BRIEF -
Give the number of lines in the data below that contain "order", with no other words.

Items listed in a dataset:
━━━━━━━━━━━━━━━━

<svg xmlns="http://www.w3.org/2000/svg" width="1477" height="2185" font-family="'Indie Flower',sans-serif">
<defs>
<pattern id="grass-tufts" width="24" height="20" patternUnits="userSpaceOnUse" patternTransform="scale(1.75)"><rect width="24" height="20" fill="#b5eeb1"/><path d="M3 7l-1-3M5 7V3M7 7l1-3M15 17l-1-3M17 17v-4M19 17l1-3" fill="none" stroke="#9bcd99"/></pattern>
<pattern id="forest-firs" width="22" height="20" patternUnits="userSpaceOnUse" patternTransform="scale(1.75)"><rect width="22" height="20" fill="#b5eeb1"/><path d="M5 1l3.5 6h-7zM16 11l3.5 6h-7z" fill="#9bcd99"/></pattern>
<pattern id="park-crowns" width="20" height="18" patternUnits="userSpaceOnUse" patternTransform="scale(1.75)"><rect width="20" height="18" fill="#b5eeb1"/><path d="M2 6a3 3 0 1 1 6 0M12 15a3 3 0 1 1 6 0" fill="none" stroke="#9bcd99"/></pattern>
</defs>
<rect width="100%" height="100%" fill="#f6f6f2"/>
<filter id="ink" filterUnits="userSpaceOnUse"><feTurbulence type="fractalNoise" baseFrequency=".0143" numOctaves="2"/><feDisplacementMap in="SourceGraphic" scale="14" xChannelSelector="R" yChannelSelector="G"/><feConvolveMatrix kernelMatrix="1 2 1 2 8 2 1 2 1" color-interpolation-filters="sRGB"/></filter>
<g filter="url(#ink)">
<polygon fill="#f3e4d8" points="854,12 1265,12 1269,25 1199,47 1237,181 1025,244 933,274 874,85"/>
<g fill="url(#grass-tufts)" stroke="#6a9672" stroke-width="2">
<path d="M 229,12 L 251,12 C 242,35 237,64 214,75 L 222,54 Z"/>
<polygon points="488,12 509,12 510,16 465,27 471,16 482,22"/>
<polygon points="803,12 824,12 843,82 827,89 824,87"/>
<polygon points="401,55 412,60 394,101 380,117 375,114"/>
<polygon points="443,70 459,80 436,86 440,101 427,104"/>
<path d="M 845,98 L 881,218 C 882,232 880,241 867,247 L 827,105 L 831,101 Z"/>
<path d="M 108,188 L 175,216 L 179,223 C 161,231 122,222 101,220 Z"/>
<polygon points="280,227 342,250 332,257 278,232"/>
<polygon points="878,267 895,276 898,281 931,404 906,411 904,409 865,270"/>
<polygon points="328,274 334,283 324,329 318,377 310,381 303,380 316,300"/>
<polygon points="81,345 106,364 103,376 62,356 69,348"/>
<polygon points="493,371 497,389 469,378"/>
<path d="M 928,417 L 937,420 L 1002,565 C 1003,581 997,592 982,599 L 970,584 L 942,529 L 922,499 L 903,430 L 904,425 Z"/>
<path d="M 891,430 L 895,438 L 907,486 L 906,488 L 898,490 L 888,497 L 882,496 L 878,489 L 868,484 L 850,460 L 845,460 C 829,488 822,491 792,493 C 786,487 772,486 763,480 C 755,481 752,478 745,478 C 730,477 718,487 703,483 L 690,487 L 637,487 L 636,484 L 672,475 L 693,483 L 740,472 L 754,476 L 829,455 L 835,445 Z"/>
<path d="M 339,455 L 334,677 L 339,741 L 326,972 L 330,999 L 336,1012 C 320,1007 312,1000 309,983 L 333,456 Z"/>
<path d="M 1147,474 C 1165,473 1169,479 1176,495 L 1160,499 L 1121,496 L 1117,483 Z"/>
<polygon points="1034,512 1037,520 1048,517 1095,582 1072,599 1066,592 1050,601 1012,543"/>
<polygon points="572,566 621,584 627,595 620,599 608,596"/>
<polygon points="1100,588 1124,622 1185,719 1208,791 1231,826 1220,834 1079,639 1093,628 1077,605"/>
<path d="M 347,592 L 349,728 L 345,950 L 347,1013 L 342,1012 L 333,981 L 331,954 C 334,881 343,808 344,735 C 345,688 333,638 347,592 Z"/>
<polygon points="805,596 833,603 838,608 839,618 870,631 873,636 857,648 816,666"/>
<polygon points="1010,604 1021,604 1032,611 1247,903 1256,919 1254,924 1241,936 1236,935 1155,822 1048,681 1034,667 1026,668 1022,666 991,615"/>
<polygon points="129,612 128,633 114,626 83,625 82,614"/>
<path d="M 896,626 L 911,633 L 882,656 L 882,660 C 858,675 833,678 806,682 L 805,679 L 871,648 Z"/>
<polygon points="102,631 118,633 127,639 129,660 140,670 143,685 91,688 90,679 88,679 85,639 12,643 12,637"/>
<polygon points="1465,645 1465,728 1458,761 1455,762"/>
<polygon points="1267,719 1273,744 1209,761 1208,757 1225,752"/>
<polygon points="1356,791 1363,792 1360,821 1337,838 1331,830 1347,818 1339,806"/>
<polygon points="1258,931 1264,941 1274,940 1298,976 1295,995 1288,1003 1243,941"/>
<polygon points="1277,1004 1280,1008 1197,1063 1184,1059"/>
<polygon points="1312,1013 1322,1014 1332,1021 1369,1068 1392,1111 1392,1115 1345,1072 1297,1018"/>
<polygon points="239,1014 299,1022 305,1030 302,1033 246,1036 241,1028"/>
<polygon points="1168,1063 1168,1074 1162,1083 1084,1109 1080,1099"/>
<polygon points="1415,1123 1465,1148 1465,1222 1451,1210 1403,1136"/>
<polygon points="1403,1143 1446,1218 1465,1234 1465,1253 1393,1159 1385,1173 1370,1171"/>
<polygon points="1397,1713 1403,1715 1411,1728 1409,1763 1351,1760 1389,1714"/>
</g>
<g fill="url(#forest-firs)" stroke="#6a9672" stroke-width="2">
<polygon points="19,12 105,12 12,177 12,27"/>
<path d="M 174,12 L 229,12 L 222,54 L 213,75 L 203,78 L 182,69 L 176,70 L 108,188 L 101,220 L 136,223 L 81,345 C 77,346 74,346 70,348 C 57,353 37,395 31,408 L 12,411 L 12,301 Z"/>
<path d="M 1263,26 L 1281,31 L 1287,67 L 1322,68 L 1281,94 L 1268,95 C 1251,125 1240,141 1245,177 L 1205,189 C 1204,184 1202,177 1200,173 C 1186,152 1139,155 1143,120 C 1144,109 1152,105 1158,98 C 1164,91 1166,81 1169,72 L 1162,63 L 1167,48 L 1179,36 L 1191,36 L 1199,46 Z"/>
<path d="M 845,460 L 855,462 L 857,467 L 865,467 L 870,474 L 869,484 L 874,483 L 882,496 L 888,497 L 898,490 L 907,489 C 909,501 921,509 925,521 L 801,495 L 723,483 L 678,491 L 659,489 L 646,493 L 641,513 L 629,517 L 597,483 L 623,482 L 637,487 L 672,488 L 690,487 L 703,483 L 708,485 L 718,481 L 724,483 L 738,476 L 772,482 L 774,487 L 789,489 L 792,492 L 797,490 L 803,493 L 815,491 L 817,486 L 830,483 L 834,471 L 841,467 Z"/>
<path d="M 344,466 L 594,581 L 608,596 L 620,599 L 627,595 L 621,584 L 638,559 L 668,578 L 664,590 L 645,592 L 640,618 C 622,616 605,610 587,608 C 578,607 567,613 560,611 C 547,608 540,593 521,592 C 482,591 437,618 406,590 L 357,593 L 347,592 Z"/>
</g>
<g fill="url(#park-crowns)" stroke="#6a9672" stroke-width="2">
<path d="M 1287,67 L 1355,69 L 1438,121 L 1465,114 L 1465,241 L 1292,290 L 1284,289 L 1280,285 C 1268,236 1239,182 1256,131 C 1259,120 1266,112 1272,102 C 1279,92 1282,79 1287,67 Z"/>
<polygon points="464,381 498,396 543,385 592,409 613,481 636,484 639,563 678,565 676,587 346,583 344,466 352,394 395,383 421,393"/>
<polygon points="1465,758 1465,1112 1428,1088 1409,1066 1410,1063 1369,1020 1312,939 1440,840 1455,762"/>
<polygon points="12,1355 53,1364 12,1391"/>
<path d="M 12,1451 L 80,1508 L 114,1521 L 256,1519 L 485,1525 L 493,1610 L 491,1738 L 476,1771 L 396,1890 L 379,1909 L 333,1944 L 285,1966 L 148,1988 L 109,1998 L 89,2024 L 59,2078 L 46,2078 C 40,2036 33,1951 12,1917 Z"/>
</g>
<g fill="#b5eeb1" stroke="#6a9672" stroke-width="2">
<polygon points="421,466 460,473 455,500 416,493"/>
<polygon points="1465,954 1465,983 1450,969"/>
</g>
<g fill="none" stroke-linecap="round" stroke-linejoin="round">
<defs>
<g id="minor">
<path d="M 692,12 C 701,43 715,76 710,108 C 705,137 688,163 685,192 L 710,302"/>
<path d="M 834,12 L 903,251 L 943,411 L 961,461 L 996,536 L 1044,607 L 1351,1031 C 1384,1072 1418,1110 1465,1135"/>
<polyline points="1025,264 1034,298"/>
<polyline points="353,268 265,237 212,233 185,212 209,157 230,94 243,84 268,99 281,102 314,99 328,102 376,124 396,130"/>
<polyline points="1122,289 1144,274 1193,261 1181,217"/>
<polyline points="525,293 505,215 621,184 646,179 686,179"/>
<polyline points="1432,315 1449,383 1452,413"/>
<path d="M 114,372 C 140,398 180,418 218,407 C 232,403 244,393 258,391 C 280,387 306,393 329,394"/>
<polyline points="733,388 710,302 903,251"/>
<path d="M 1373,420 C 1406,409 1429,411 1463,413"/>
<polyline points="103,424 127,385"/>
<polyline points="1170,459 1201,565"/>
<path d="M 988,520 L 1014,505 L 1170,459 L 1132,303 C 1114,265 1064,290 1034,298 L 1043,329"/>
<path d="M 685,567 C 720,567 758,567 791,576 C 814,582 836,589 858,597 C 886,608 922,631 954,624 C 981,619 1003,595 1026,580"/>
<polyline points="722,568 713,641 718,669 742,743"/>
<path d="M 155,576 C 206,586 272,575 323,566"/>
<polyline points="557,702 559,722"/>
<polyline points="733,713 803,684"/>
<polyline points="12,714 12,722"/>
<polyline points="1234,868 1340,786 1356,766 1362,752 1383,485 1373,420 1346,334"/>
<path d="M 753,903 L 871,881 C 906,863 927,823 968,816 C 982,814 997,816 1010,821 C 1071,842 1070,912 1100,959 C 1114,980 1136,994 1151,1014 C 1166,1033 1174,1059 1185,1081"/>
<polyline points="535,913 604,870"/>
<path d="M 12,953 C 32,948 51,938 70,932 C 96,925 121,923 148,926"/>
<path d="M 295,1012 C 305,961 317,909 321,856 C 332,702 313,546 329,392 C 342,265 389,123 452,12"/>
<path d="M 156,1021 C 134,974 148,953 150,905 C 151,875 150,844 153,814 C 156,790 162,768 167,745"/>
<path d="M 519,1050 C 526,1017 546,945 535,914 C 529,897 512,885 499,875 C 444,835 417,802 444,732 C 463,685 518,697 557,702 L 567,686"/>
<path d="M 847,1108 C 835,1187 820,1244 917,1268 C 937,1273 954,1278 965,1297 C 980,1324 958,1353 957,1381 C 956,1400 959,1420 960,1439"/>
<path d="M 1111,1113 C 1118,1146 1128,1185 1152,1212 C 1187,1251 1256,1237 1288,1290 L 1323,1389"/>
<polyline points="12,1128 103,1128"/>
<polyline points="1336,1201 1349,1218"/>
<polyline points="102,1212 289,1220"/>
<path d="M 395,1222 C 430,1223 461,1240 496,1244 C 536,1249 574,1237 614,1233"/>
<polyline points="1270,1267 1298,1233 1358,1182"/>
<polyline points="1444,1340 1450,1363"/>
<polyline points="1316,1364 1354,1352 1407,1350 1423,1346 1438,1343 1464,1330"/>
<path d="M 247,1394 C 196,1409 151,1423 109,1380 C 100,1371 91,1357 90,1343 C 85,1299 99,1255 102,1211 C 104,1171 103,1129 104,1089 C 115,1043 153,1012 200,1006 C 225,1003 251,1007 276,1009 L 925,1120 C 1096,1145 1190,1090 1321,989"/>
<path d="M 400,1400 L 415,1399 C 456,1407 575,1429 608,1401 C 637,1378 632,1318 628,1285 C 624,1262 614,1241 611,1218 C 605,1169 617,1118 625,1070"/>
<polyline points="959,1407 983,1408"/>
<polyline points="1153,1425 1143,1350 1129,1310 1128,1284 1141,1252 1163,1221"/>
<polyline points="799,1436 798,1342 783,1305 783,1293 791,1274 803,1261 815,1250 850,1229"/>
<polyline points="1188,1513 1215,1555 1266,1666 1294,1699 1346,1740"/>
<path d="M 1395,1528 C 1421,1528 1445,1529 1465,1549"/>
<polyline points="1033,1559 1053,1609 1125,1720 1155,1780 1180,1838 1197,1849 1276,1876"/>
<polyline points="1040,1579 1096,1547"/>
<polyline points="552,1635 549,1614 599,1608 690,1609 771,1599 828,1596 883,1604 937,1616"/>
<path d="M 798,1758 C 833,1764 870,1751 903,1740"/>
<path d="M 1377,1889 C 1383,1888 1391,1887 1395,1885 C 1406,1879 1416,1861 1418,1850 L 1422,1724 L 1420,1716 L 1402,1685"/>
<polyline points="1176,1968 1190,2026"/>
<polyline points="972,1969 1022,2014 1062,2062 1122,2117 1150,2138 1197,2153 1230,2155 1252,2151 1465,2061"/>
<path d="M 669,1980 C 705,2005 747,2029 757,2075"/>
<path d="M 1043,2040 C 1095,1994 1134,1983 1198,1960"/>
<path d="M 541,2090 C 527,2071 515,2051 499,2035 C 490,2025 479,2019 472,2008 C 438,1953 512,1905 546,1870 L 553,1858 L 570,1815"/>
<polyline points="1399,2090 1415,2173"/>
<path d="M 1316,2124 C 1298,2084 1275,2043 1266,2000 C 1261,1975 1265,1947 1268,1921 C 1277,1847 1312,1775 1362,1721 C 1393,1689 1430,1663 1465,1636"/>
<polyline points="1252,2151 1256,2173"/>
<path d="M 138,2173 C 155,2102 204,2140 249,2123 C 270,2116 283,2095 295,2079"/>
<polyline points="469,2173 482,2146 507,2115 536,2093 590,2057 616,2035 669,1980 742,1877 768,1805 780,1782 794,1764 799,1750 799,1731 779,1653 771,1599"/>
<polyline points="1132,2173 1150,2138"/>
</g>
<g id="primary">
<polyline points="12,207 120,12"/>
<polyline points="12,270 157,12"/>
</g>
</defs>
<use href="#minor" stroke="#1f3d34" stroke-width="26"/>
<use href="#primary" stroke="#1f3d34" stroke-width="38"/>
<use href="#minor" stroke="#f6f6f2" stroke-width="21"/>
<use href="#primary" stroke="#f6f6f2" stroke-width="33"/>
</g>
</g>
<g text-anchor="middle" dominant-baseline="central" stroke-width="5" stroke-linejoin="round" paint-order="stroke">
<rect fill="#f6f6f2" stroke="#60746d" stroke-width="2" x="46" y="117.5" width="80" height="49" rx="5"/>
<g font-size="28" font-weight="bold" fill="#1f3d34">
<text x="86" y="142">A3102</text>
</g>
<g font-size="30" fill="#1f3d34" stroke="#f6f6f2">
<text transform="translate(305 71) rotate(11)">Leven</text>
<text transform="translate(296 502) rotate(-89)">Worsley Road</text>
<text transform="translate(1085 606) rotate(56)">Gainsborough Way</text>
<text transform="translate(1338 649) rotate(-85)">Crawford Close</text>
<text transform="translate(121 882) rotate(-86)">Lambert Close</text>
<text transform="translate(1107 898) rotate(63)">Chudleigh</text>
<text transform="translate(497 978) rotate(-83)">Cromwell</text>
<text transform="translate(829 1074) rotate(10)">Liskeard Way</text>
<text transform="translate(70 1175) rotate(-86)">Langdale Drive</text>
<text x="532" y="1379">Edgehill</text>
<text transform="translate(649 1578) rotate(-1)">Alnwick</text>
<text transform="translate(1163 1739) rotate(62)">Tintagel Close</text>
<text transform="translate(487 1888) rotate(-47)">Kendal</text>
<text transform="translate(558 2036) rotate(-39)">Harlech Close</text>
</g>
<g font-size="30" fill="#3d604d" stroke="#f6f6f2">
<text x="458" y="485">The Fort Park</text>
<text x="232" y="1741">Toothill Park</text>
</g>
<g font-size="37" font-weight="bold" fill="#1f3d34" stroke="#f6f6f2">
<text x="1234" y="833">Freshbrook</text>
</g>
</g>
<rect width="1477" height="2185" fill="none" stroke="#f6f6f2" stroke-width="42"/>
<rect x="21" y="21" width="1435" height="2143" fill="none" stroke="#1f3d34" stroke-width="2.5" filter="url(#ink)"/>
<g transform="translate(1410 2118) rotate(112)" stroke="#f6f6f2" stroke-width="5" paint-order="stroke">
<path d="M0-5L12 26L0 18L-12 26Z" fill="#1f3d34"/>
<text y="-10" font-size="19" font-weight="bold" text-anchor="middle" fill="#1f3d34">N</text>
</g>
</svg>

━━━━━━━━━━━━━━━━

COMPLETED TASK -
2